I, too, am a mother of a daughter with Down syndrome, and I felt bad for "Hurt" -- not because her daughter has Down syndrome, but because she failed to recognize those who were obviously attempting to empathize with her, and she is reacting with disdain. I felt bad that your response to her was that her letter "said it very well," because I don't share your view. It is not easy to accept a disability in any child. Down syndrome children ARE similar in many respects; however, that doesn't take away from their individualism. "They" ARE "all so sweet"!
Most people are afraid of the unknown, and when people try to ease someone's pain or "grieving" (as she put it), they shouldn't be alluded to as "insensitive jerks." Our tolerance for others should not be conditional on our own inability to cope. Perhaps it helps others deal with their obvious discomfort to "share their experiences with individuals who have Down syndrome." I, for one, am grateful for all the many people who come forward and offer their love and support since our daughter's birth, even when the attempts are less than perfect.
My daughter is now 19, has graduated from high school and holds a job. There are still difficult things to deal with, but she has affected more people's lives for good than I would have ever dreamed. -- ANNA'S MOM, DIANN STEWART, LAS VEGAS
DEAR DIANN: I'm pleased that your daughter, Anna, has achieved her many successes. However, the message that "Hurt" was trying to deliver is that it's rude to discuss someone's disability during a casual encounter. I printed her letter because I hoped it would cause people to think about how such comments might be received. Read on:
DEAR ABBY: "Hurt in Pennsylvania" should be grateful her daughter wasn't born in the '40s, as was my brother -- who is 52 this year and doing just fine, thank you. She is fortunate she has not had people ostracize her for having a "ruined" child, as my parents did. A "Christian" minister to whom they had gone for counseling actually told them they had given birth to this "Mongoloid" boy because they had sinned! Other mothers wouldn't let their children play with my brother and me for fear they would "catch it."
We were an Air Force family, and in the '50s we were accosted on the street in Wiesbaden, Germany, by a man who told us he didn't want to see this "abomination" on the public streets, and we should immediately have my brother put away! (Well, at least he didn't say "put down"!)
In high school and college, I was told by young men that they would date me, but not to expect anything further (like love and marriage), because they didn't want "retards" for children.
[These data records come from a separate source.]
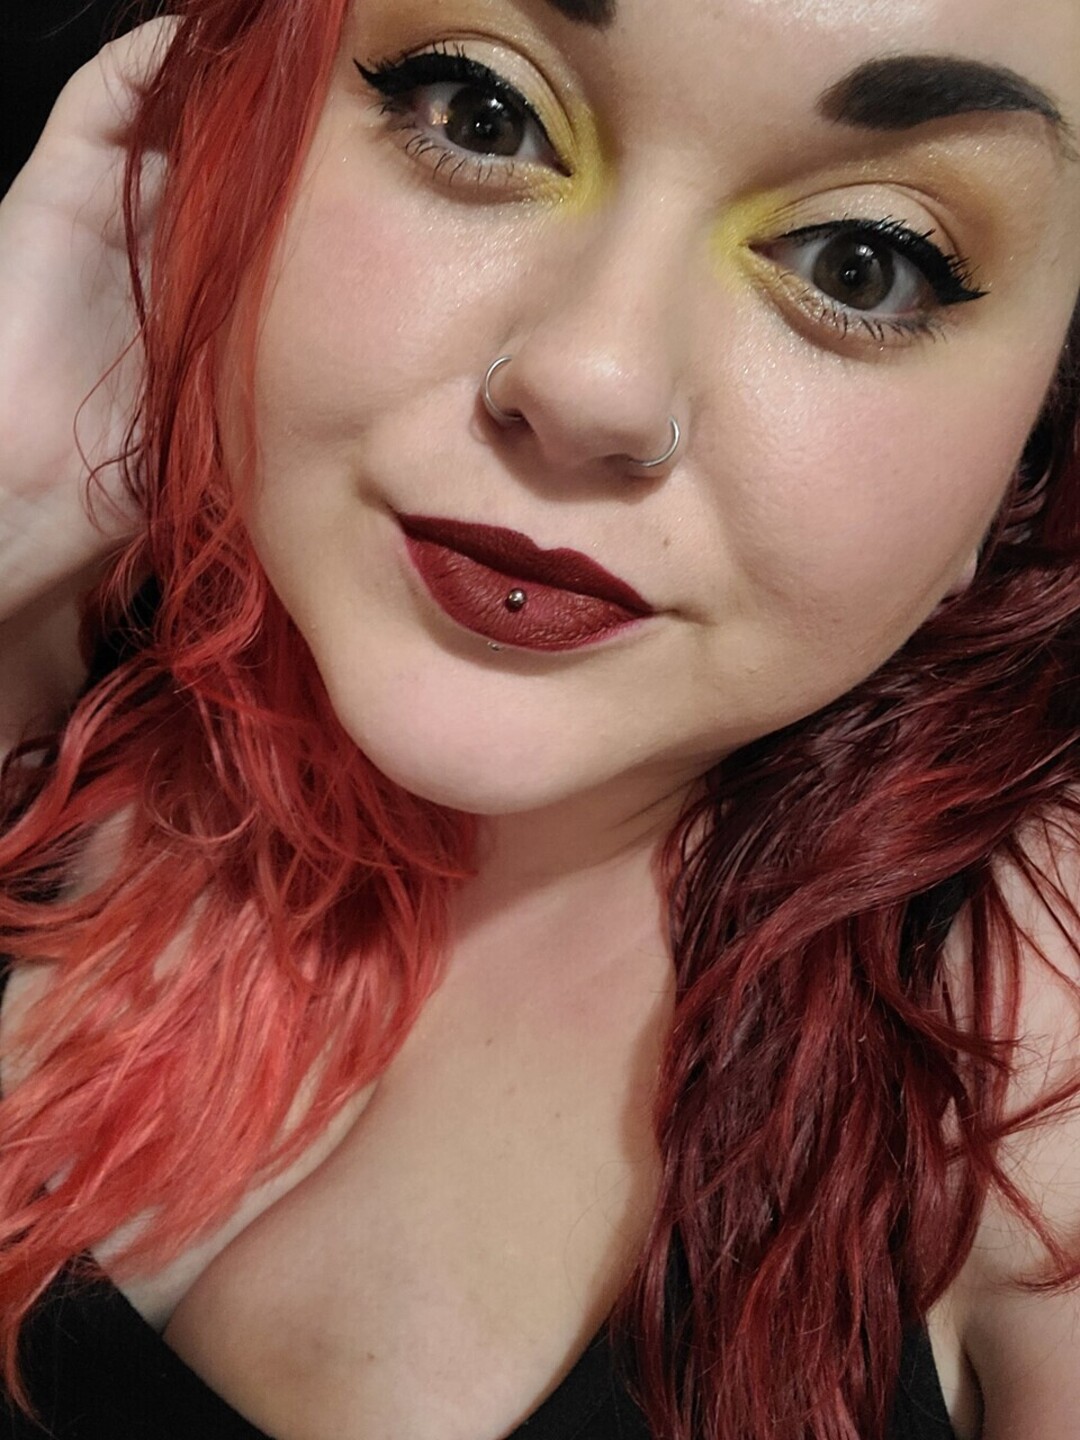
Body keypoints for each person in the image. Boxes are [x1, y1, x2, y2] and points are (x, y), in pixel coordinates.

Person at [1, 0, 1078, 1436]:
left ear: (1031, 443)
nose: (590, 385)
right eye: (481, 114)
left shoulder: (1030, 1029)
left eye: (863, 265)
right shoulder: (75, 668)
People like me and my family have worked for the last 50 years to educate the public, and if I am approached by well-meaning folks when I'm out with my brother, they are received politely and are liable to get a brief lecture on Down syndrome, along with the fact that, as far as science can tell, it is a tragic genetic accident, and NOT hereditary. -- CHERI THROOP, FORT WORTH, TEXAS
DEAR CHERI: I hope that during the last three decades the public has learned enough about Down syndrome that no other family has to experience the pain that yours (and I am sure many others) did because of ignorance.
For those interested in learning more about Down syndrome, the National Down Syndrome Society Web page is at www.ndss.org.